Rinse the crabs good to remove any remaining “mustard” (fat).
This was the easy part for me…frying up these little critters. This is how I’ve always done it and it’s really simple. I mix House Autry Seafood Breader with a little Old Bay Seasoning in a large bowl. Some people prefer to shake it in a baggy. I choose to dip my soft shell crabs in a bowl gently because the crabs are fragile.
Make sure the oil is HOT before placing the crabs in the pan. If the oil is not hot enough, your soft shell crabs won’t be crispy; they’ll be soggy. I always test the oil by placing a tip of a claw in the oil; if it sizzles and bubbles then I know it’s ready.
Cook for a couple of minutes on each side, turning gently. The crabs are ready when they’re a coral color and the breading is golden brown. Place on a plate lined with paper towels to drain.

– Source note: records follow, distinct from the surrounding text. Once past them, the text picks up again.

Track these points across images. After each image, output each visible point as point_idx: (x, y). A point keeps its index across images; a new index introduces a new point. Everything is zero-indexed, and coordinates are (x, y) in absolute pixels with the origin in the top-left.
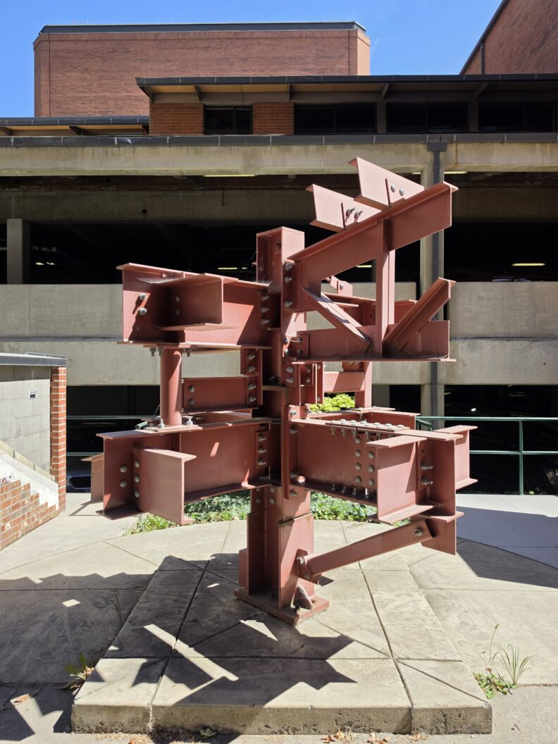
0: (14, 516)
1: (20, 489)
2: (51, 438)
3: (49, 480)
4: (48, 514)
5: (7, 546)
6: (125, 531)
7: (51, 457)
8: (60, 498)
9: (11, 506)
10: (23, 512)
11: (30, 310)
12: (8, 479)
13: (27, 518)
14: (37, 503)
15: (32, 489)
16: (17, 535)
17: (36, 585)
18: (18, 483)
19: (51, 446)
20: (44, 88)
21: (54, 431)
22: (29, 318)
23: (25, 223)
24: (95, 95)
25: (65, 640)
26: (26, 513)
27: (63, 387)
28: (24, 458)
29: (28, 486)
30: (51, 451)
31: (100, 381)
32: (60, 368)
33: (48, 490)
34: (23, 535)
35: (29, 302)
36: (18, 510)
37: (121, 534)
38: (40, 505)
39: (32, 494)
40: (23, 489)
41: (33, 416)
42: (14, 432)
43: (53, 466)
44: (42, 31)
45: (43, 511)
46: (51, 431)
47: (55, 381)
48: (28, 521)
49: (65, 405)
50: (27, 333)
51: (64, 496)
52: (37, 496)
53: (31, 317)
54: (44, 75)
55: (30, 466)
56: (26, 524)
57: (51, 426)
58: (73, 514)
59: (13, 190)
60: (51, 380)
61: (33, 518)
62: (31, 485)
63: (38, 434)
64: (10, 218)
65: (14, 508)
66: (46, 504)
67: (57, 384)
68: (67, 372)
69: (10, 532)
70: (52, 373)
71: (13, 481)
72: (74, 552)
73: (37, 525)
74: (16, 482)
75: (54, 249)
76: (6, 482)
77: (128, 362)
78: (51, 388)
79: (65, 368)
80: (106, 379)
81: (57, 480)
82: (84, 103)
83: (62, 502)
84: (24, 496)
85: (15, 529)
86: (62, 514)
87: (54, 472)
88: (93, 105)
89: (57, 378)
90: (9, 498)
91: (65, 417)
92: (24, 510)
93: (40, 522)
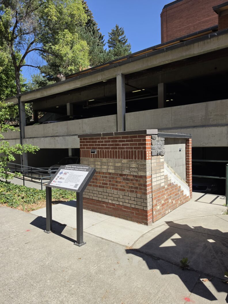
0: (176, 198)
1: (177, 188)
2: (186, 168)
3: (186, 185)
4: (186, 199)
5: (174, 210)
6: (223, 212)
7: (186, 176)
8: (190, 193)
9: (175, 194)
10: (179, 197)
11: (172, 117)
12: (174, 183)
13: (180, 200)
14: (183, 194)
15: (181, 188)
16: (177, 206)
17: (192, 229)
18: (177, 185)
19: (186, 171)
20: (165, 31)
21: (187, 165)
22: (171, 120)
23: (164, 84)
24: (185, 27)
25: (215, 258)
26: (179, 198)
27: (190, 147)
28: (178, 176)
29: (180, 187)
30: (186, 173)
31: (201, 145)
32: (190, 139)
33: (186, 190)
34: (179, 206)
35: (171, 114)
36: (177, 196)
37: (222, 213)
38: (184, 195)
39: (181, 190)
40: (178, 188)
41: (180, 158)
42: (174, 165)
43: (187, 180)
44: (164, 8)
45: (185, 197)
46: (186, 165)
47: (188, 144)
48: (180, 201)
49: (191, 155)
50: (170, 126)
51: (192, 193)
52: (183, 191)
53: (172, 120)
54: (165, 26)
55: (180, 179)
56: (179, 202)
57: (186, 163)
58: (196, 201)
59: (160, 72)
60: (186, 144)
61: (182, 200)
62: (181, 186)
63: (182, 166)
64: (159, 83)
65: (176, 195)
66: (186, 195)
67: (189, 146)
68: (192, 141)
69: (175, 204)
70: (186, 141)
71: (175, 184)
72: (203, 217)
73: (183, 203)
74: (176, 185)
75: (174, 93)
76: (173, 184)
77: (214, 136)
78: (186, 147)
79: (191, 139)
80: (204, 144)
81: (189, 185)
82: (180, 32)
83: (191, 195)
84: (179, 191)
85: (176, 204)
86: (191, 200)
87: (187, 182)
88: (184, 31)
89: (189, 143)
90: (174, 191)
91: (191, 160)
92: (179, 196)
93: (184, 202)
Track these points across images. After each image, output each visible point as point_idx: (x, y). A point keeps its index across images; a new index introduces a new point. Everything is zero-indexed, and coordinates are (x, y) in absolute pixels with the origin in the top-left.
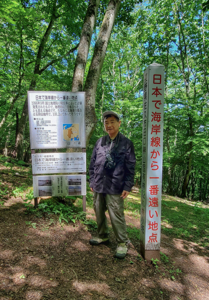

I like to eat my soft shell crabs on a bun with coleslaw and tartar sauce.
A very special thanks to Eric and Chris at Blue Ocean Market for teaching me how to clean soft shell crabs. You guys rock!
- 4-6 soft shell crabs, cleaned and dampened with water
- 1 cup vegetable oil
- 2 cups House Autry Seafood Breader
- 3 teaspoons Old Bay Seasoning (more or less, to taste)
- In a large bowl, whisk seafood breader & Old Bay Seasoning to combine.
- Gently dip crabs in breader mixture to coat on both sides.
- Heat oil in a skillet over moderately high heat.
- Place crabs in skillet & cook for approximately 2 minutes on each side, or until crabs are a coral color & breading is golden brown.
- Place crabs on a plate lined with paper towels to drain.